La enfermera le alcanzó un vaso de agua y un par de pastillas.
—La harán sentirse bien y un poco soñolienta, y ni siquiera se dará cuenta cuando la estén embelleciendo.
Obedientemente, Alvirah se las puso en la boca y tragó el agua.
—Me siento como un bebé —se disculpó.
—De ninguna manera. Se sorprendería al saber cuántas personas tienen miedo de las agujas. —La señorita Owens se colocó detrás de ella y comenzó a masajearle las sienes—. Está tensa. Ahora, le pondré un paño frío en los ojos y usted se relajará y se dejará caer en un sueño. El doctor y yo regresaremos en media hora. Para entonces, es probable que ni se entere de que estamos aquí.
Alvirah sintió la presión de los dedos en las sienes.
—Eso me hace bien —murmuró.
—Ya lo creo. —Durante unos minutos, la señorita Owens continuó masajeándole las sienes y luego la nuca. La invadió un agradable sopor. Luego, sintió que le colocaban un paño frío sobre los ojos. Casi no oyó el ruido de la puerta cuando la señorita Owens salió.
Muchas ideas le daban vueltas por la cabeza, como hebras sueltas que no lograba unir.

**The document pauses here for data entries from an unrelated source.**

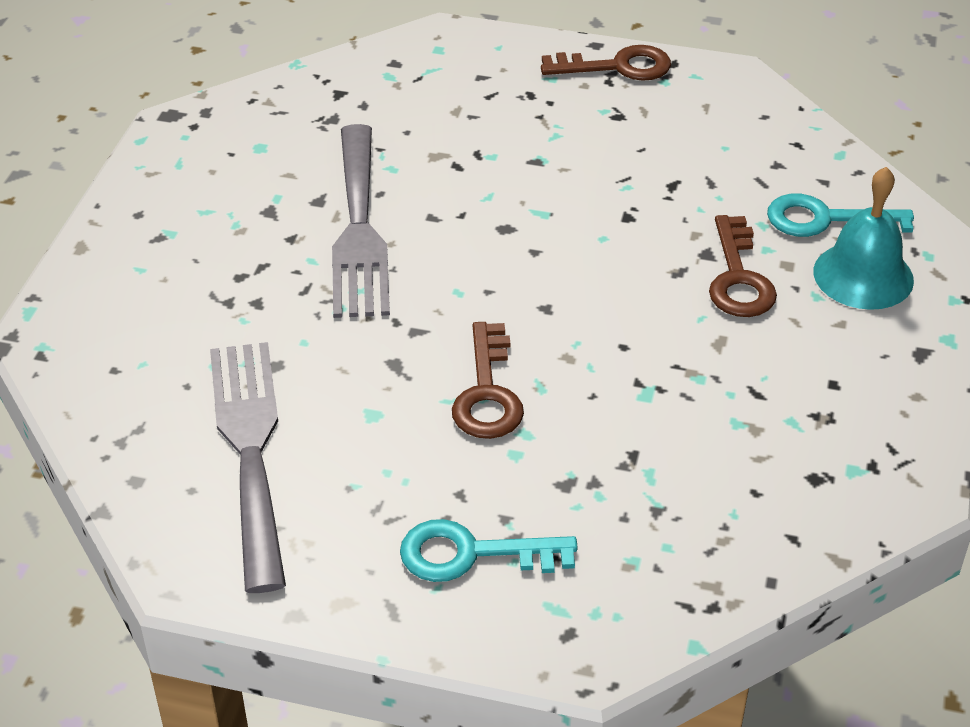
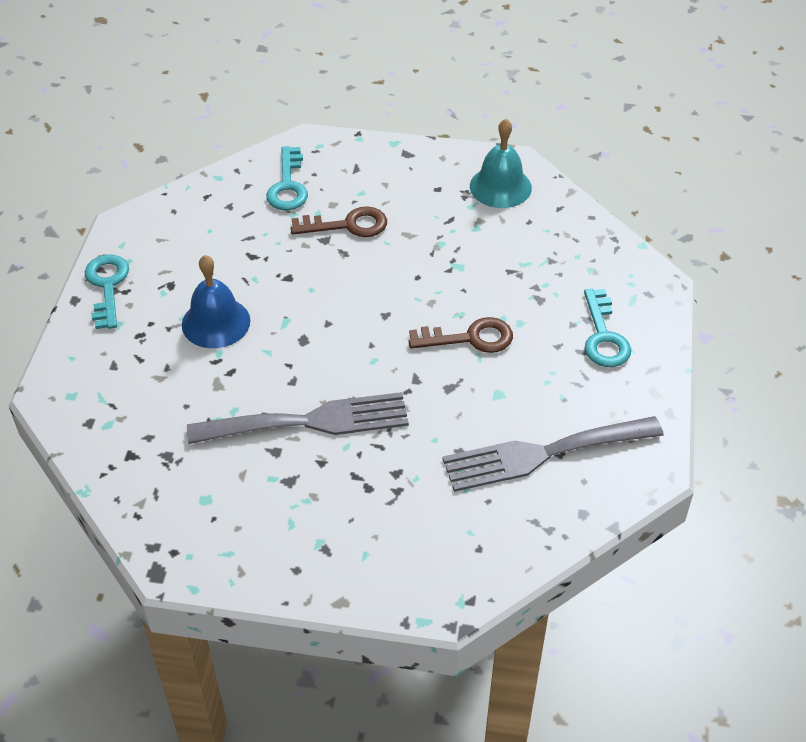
camera: 95 degrees left, 5 degrees up
brown key [541,45,671,81] -> turquoise key [85,255,129,329]
turquoise bell [814,167,914,310] -> turquoise bell moved to [470,119,532,208]
none -> blue bell [182,255,250,348]

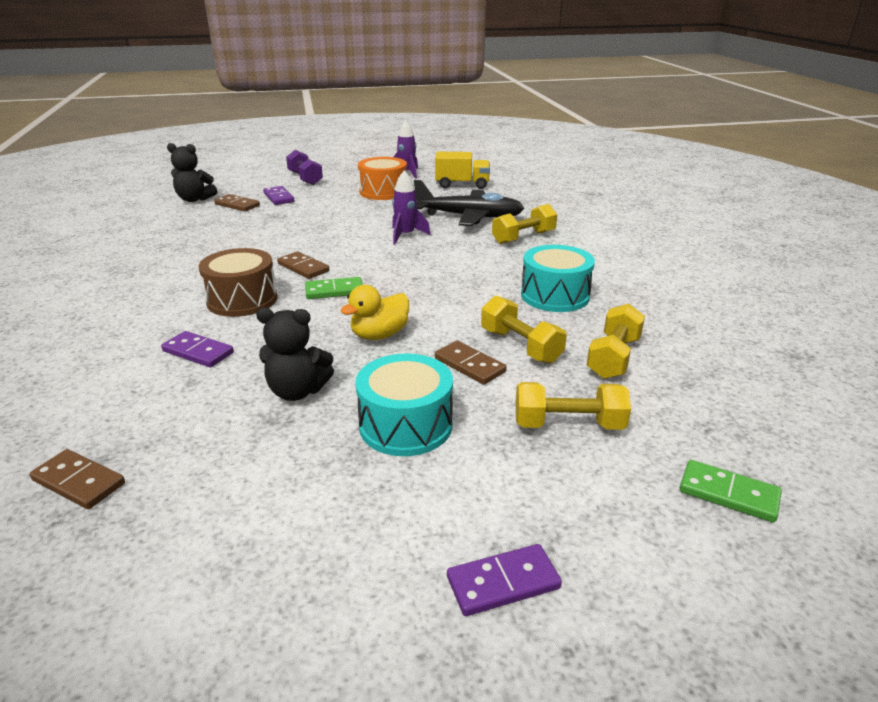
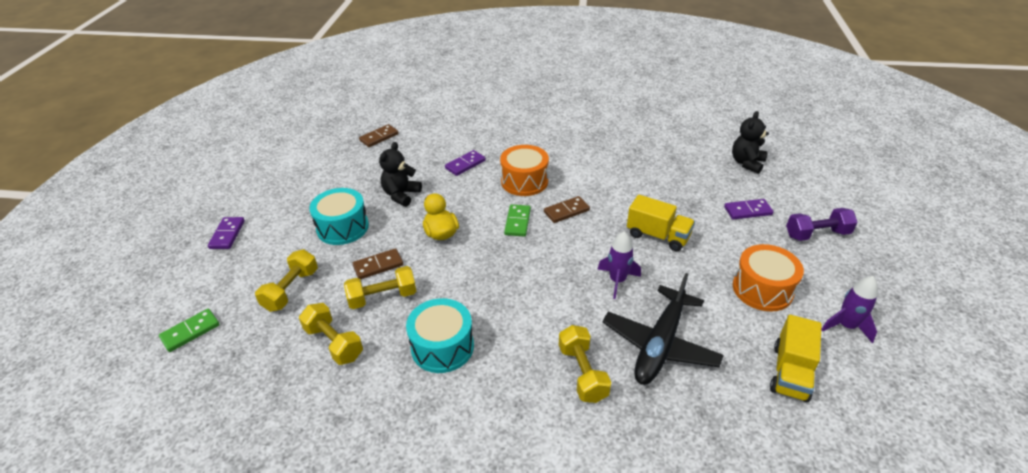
camera: 110 degrees right, 10 degrees up
brown drum [198,248,277,317] -> orange drum [500,145,549,196]
brown domino [214,194,260,211] -> none
none -> yellow truck [627,195,695,251]

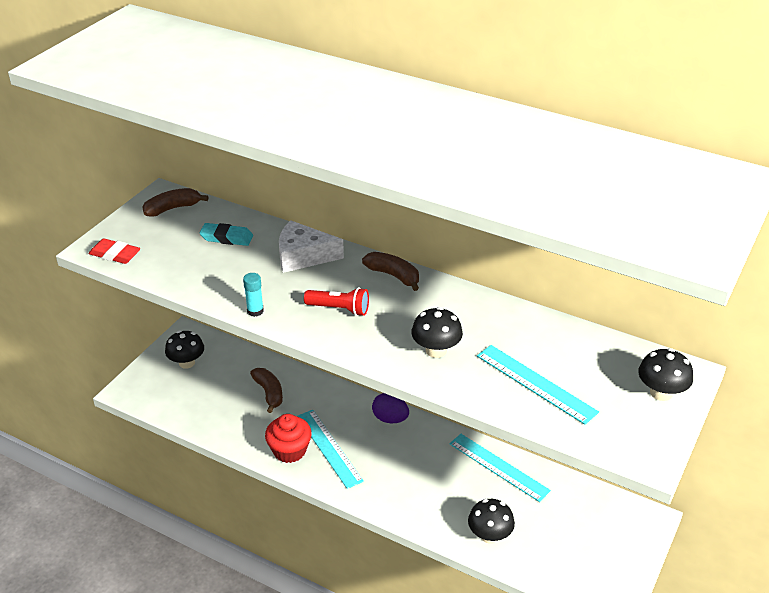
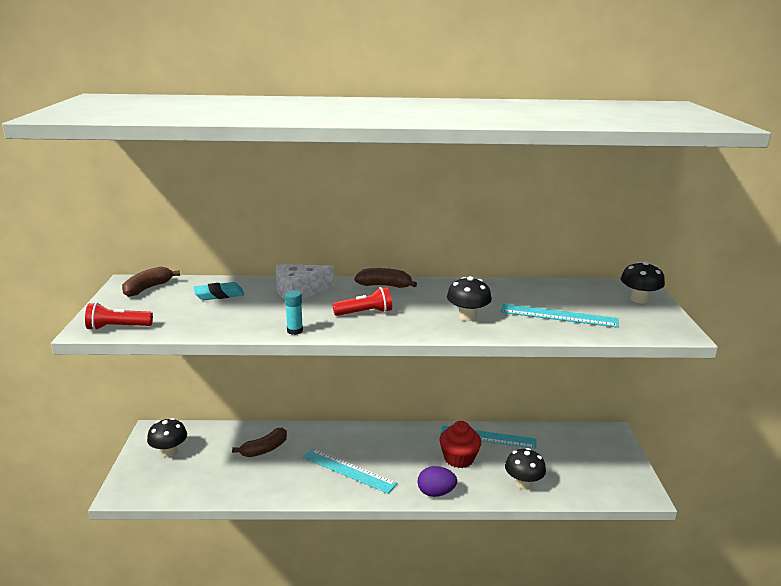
camera: 30 degrees left, 15 degrees down
red eraser [88,238,140,264] -> red flashlight [85,303,153,330]
brown banana [250,368,283,413] -> brown banana turned 105 degrees clockwise [232,428,287,457]
red cupcake [265,414,312,463] -> red cupcake moved to [439,421,481,468]
purple egg [372,393,409,423] -> purple egg moved to [418,466,457,497]

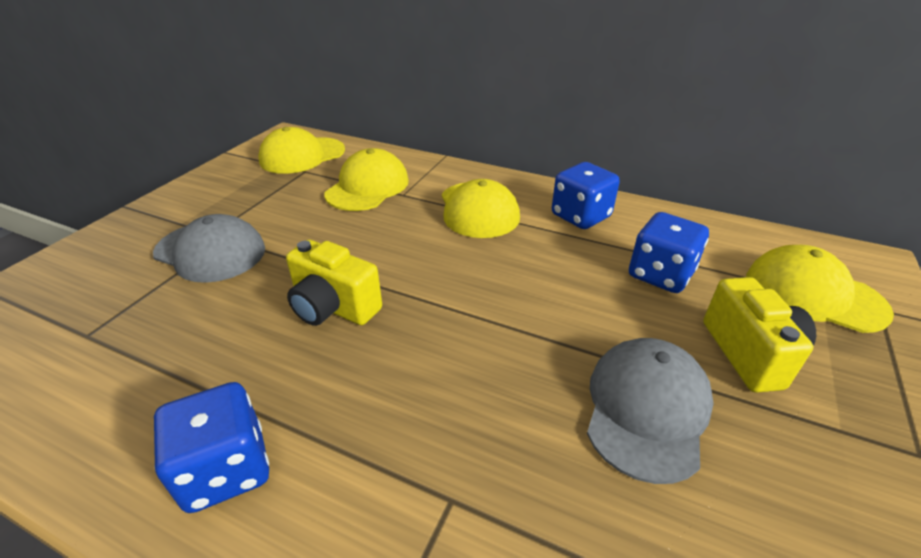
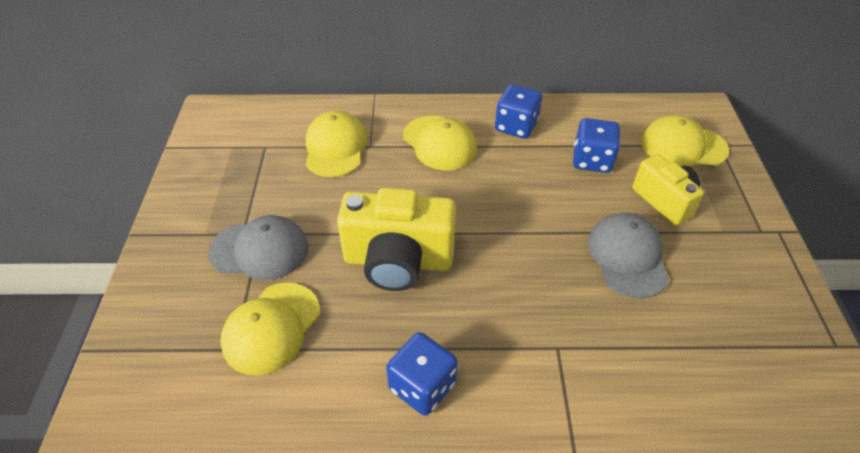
camera: 25 degrees left, 10 degrees up
yellow cap [258,127,345,174] -> yellow cap moved to [220,282,320,376]
yellow camera [286,240,382,326] -> yellow camera [337,188,456,291], size x1.59

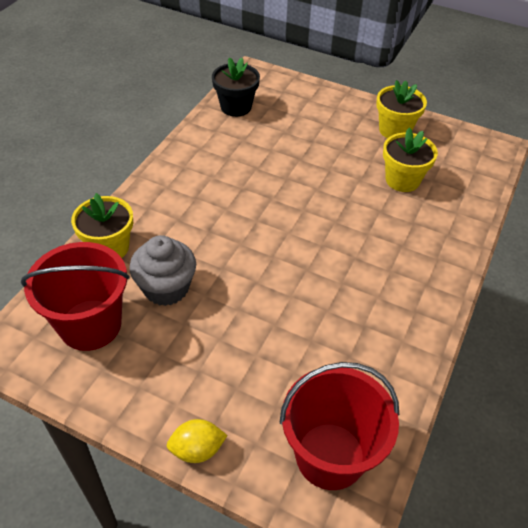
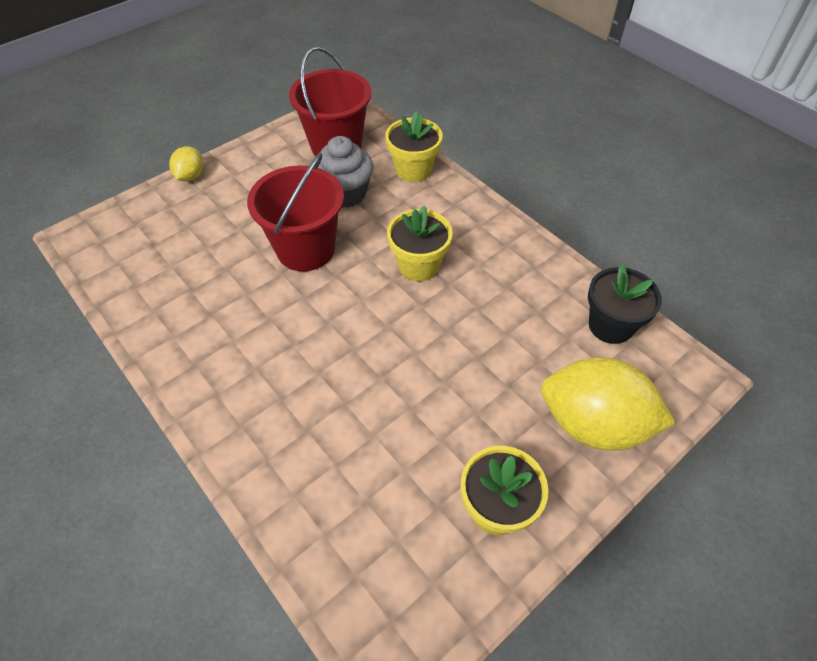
camera: 115 degrees right, 5 degrees up
red bucket [280,362,399,490] -> red bucket moved to [247,153,344,271]
yellow flower pot [383,128,438,192] -> yellow flower pot moved to [387,206,453,281]
none -> yellow lemon [541,357,676,451]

«Una mariposa flotando en una nube…».
Comenzaba a recordar por qué le resultaba familiar. Estaba casi ahí.
—¿Me oye, señora Meehan?
No se dio cuenta de que había entrado el barón Von Schreiber. Su voz le parecía baja y ronca. Esperaba que el micrófono pudiera captarla. Quería grabarlo todo.
—Sí. —Su voz también sonaba lejana.
—No se asuste, sentirá un leve pinchazo.
Tenía razón. Casi no sintió nada, sólo una ligera sensación como de picadura de un mosquito. ¡Y pensar lo asustada que llegó a sentirse! El doctor le había dicho que le aplicaría el colágeno en diez o doce puntos a ambos lados de la boca. ¿Qué estaba esperando?
Se le hacía difícil respirar. No podía respirar.
—¡Auxilio! —gritó, pero las palabras no le salían. Abrió la boca tratando de respirar con desesperación. Se estaba marchando. No podía mover ni el pecho ni los brazos. «Oh, Dios, ayúdame, ayúdame», pensó.
Luego, sobrevino la oscuridad. En ese momento se abrió la puerta y la enfermera Owens le preguntó:
—Aquí estamos, señora Meehan. ¿Está preparada para su tratamiento de belleza?